Noname99 · 19/05/2019 18:30

betrand
I don’t want the floor thanks - I’ve tried before and it just ends up in vitriol, whataboutery and personal attacks. My point in posting is exactly that - the endless posts just shrieking “as soon as possible, as late as necessary” and refusing to acknowledge that for a lot of people - it’s not religion or misogyny or any if the other shit that’s flung, for a lot of people, this is profoundly uncomfortable and difficult because however much one sided screams it’s not a human life .... for some people it is. I can’t ever advocate the death penalty ever and I’m profoundly uncomfortable with this ball of cells/parasite nonsense because it’s just not. And the line being when the entity (however you wish to refer to it) can survive in its own fraught with difficult as well. Not only does that line keep moving as medical technology moves, but does that mean that my niece, who is absolutely depended on a machine to breathe, is not ‘viable’ also? Should her right to life be dependent on her mothers ability to cope?

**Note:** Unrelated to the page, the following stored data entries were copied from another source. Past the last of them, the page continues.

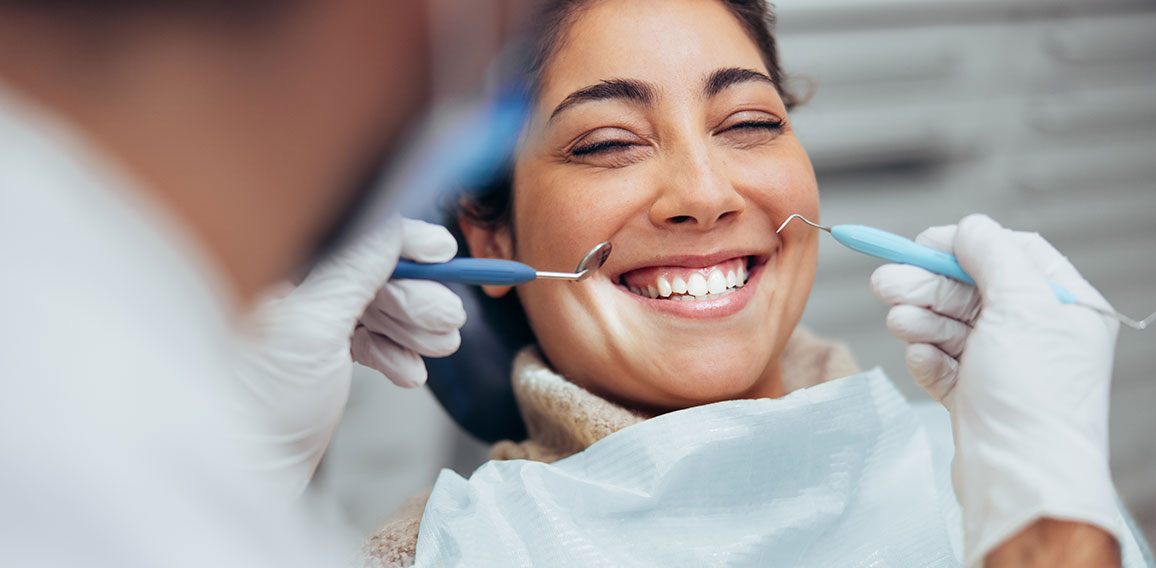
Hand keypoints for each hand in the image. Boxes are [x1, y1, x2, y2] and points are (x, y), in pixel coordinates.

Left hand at [232, 217, 464, 499]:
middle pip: (375, 275)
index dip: (404, 244)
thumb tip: (395, 227)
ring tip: (439, 348)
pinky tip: (409, 374)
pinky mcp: (322, 358)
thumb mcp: (313, 323)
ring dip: (414, 330)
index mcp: (280, 267)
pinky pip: (371, 342)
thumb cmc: (257, 401)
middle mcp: (294, 289)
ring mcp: (309, 325)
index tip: (444, 253)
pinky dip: (395, 356)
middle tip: (449, 320)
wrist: (246, 471)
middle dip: (417, 299)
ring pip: (378, 310)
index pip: (355, 237)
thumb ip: (355, 268)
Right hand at [870, 214, 1121, 564]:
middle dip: (927, 284)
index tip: (923, 244)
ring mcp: (1004, 367)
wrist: (1020, 479)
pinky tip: (920, 356)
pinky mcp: (975, 397)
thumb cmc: (1034, 399)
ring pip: (951, 325)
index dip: (965, 245)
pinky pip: (942, 363)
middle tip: (885, 282)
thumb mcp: (1021, 305)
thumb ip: (993, 255)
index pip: (1013, 254)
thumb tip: (969, 228)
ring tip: (898, 320)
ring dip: (921, 318)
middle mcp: (1037, 334)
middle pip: (972, 289)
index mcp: (1065, 307)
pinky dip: (927, 356)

And, moving away from the moral argument and this is a big one for me, does abortion being freely available actually intrinsically subtly allow society to wash its hands of responsibility of children in poverty, for difficult faced by single mothers etc. Because if the perception is ‘women have a choice’ then is that contributing to this prevailing sense I get that we as a society are no longer responsible for each other, for disabled or vulnerable people? Is there such a thing as ‘Disposable people’ I suppose?
I don’t not know the answer but the catch all ‘as soon as’ blah blah and women choice stuff with no other discussion allowed doesn’t help imo

ShittensAndKittens · 19/05/2019 18:33

Are you saying that no woman regrets the decision to terminate then?

I doubt that anyone would say that. None of us can claim to know every woman who has ever had an abortion, so how could anyone ever claim that not one woman has ever regretted it? What a ludicrous argument. Are you saying that no woman regrets the decision to have a child?

tomtom1999xx · 19/05/2019 18:35

I’d rather regret a termination than regret having a child I couldn’t give my best to.